Rewrite everything from the start of the items down to and including the line containing "6: (604, 353)" as a JSON list of strings. Use one string per line and leave out any blank lines.

───── ENTRIES SHOWN

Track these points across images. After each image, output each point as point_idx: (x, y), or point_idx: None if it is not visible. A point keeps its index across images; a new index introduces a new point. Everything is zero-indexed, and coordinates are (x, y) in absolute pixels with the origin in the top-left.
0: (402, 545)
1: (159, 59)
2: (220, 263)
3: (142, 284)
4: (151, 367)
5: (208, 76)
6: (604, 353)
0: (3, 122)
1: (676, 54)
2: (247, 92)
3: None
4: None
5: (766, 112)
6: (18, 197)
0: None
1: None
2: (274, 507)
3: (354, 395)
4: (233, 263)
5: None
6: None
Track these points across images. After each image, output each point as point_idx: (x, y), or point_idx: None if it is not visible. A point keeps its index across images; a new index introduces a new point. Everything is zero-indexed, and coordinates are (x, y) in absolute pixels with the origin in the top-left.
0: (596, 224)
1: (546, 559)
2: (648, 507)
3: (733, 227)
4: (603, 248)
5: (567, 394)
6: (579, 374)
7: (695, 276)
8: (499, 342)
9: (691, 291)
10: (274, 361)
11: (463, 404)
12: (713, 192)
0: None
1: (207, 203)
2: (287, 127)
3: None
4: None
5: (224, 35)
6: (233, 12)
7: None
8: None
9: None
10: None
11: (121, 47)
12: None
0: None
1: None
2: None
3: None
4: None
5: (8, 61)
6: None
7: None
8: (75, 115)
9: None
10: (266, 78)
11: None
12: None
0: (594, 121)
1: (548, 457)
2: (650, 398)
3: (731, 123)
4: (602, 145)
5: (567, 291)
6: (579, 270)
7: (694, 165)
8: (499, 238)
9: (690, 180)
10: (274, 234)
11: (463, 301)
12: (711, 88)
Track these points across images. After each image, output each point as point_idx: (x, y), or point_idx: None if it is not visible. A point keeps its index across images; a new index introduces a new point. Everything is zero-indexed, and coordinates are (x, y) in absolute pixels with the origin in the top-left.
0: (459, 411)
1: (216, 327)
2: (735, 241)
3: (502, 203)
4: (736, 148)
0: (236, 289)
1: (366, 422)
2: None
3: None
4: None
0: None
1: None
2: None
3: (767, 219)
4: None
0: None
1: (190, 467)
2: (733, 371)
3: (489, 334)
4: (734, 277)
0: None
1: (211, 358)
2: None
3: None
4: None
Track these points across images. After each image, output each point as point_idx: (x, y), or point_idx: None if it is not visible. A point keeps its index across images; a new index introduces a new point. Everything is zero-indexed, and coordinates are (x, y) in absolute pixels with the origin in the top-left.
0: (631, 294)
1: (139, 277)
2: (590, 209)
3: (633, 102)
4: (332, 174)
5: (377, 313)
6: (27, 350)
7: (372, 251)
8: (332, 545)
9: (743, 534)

──────────

- SOLUTION TO THIS EXERCISE -
[
  "Track these points across images. After each image, output each point as point_idx: (x, y), or point_idx: None if it is not visible. A point keeps its index across images; a new index introduces a new point. Everything is zero-indexed, and coordinates are (x, y) in absolute pixels with the origin in the top-left.",
  "0: (402, 545)",
  "1: (159, 59)",
  "2: (220, 263)",
  "3: (142, 284)",
  "4: (151, 367)",
  "5: (208, 76)",
  "6: (604, 353)"
]